Условие задания:
Допишите следующую часть текста о христианской аскезе и «умном делании», начав сразу после его последнего абзаца.

Исходный текст:
┏━━
За многие века христианство поднаторело в схоластике. Чтобы Бог обратился к верующему сознанию необходимо, чтобы это самое сознание было, мягко говоря, весьма хорошо осведомлённым о существовании Бога и прониклось безусловной верой в него. Только после этого, и то с большим трудом, можно вообразить, что любая проблема человека — не что иное, как обращение лично к нему Господа нашего Иисуса Христа, а не следствие, скажем, собственной беспросветной глупости.
«Когда молишься, не придавай Божеству какого-либо облика, но не вещественно приступи к невещественному» (Авва Евагрий).
Из слов святителя следует, что подвижник по своей воле способен придавать облик являющему себя Богу либо не делать этого — поразительное утверждение! Следовательно, от подвижника определённым образом зависит то, в каком облике будет явлена благодать. Тогда единственный вывод, который из этого следует, заключается в том, что в аскетике мы встречаем типичный религиозно-психосоматический феномен. Суть его в том, что жёсткая установка сознания при длительном сохранении и специфическом «подогреве» (ежедневно творимая «умная молитва») развертывается в фантомную, галлюцинаторную последовательность переживаемых событий, сопровождающихся ярко выраженными сопутствующими проявлениями со стороны тела.
Следующий аспект «умного делания» — покаяние. По-гречески это звучит как «метанойя», что переводится словом «умоперемена», изменение направленности ума, поворот образа его мышления — как говорит Хоружий — от противоестественного страстного состояния к бесстрастию. По сути дела это замещение чётких и обыденных земных желаний полной устремлённостью к запредельному, следовательно — неминуемый конфликт с самим собою, с инерцией обыденного существования. Действительно, должно совершиться что-то из ряда вон выходящее, чтобы человек стал аскетом. Но это всегда будет не просто обыватель, но человек яро верующий, изучивший Священное писание и догмат веры «от и до». Ясно, что после того, как адаптация к созерцательной жизни случится, рано или поздно к подвижнику придёт безразличие к бытию мирскому.
«Пребывать в мире с Богом нельзя без непрерывного покаяния» (Феофан Затворник).
Это очень интересный момент. Во первых, непреходящее чувство вины до определённой степени «демонтирует» самоуверенность личности, «калибр» её притязаний, во-вторых, это есть призыв о помощи, страстное ожидание чуда, которое также работает на активизацию непрерывно «вбиваемой» в бессознательное программы. Следствием покаяния бывает всемерное усиление ревностности в практике Иисусовой молитвы, устремление к Богу всеми силами души. Кроме того, поддерживается должный «градус накала» в отвращении к несовершенствам, которые тянутся за подвижником из прошлой мирской жизни. Интересно, что именно эту страсть, сильнейшее переживание покаяния в отличие от эмоций повседневности в подвиге именуют бесстрастием.
«Христианская аскеза (русский синоним — подвиг) есть образ действий и жизни, специально и строго направляемый к достижению христианского совершенства: упорные и упорядоченные усилия, как внешние, так и внутренние, предполагающие воздержание, самоотречение, борьбу, отказ от страстей. Подвижничество — монашество внутреннее» (с.73).
┗━━
Фрагменты данных:
┏━━
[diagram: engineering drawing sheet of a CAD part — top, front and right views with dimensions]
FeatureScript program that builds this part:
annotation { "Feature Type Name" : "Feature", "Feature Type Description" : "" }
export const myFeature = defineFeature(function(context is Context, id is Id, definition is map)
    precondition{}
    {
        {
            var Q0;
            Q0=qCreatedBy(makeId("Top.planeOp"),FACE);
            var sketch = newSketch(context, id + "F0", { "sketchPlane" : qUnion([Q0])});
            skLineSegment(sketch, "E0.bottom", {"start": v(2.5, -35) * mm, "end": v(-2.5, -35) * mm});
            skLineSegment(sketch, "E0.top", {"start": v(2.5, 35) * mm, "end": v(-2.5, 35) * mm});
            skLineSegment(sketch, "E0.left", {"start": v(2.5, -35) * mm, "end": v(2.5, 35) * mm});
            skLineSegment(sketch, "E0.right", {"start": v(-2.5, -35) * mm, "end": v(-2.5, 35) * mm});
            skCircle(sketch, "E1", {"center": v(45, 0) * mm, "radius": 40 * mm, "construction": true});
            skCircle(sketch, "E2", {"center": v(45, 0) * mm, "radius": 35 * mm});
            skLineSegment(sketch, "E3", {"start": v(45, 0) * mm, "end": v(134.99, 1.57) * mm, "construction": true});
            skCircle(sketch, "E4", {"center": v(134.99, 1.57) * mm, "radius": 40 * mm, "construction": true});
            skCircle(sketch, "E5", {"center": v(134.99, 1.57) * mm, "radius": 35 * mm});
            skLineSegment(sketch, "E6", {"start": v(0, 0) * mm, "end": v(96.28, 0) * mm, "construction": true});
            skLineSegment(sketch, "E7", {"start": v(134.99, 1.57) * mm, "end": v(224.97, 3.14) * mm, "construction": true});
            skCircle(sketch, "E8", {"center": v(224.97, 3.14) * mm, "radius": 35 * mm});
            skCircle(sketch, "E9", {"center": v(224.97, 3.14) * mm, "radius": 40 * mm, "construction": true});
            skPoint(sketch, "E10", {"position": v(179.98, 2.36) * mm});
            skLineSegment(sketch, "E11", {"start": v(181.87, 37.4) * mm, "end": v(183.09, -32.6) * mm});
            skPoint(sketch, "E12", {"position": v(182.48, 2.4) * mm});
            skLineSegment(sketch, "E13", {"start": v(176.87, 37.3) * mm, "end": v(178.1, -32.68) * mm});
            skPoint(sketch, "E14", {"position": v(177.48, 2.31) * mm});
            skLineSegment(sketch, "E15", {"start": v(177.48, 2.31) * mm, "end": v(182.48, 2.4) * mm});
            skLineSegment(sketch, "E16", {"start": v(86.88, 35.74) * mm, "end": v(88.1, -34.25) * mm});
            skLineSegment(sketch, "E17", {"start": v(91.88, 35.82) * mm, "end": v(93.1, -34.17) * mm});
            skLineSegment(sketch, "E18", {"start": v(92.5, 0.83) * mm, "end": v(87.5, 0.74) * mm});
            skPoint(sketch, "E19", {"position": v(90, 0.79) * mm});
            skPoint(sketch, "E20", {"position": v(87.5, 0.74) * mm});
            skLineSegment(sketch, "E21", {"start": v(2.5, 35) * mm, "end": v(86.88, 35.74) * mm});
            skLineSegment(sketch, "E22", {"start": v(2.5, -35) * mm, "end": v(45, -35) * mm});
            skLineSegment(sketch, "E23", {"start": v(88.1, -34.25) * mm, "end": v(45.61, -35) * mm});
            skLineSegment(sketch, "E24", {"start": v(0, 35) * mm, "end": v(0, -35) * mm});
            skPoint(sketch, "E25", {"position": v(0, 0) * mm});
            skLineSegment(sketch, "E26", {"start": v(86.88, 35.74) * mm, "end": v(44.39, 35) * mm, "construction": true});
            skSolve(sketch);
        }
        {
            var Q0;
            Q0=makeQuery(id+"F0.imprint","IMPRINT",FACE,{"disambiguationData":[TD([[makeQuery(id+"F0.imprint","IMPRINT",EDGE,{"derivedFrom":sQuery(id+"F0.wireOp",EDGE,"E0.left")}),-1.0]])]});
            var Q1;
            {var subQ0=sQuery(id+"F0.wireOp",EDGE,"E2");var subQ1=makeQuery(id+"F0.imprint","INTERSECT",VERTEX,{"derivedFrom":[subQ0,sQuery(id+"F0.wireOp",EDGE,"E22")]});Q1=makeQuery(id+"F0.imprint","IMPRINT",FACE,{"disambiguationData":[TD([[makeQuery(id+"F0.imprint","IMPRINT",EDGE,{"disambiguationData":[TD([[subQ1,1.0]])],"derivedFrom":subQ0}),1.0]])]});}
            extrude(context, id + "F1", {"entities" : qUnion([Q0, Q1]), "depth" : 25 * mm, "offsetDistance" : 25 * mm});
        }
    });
┗━━
Результат выполнения:
Отметим сразу, что в йоге не допускается подобная неистовая борьба с самим собой, она считается крайне неграмотным поведением, реализующимся в режиме энергетического расхода, перегрева психосоматики.
«Бесстрастие, — пишет Хоружий, — глубинный слой покаяния, приходящий в результате преодоления естества». Как ни удивительно, такая же позиция обнаруживается в пресловутом «методе» Бутейко, который призывает больных бороться с естественным режимом легочной вентиляции, являющимся якобы неправильным и преодолевать его с помощью волевой ликвидации глубокого дыхания — ВЛГД. Что больным иногда и удаётся сделать, но с жуткими последствиями для вегетативной системы и здоровья в целом. «Метод» Бутейко ничего не лечит, на самом деле замордованный непомерным дыхательным насилием организм просто «перестаёт замечать» некоторые, не столь убийственные для своего текущего состояния расстройства, мобилизуя все наличные ресурсы на борьбу с последствиями применения «метода», что и принимается за выздоровление. Если возможно вынудить к подобным «чудесам» тело, то психика обладает неизмеримо большей пластичностью.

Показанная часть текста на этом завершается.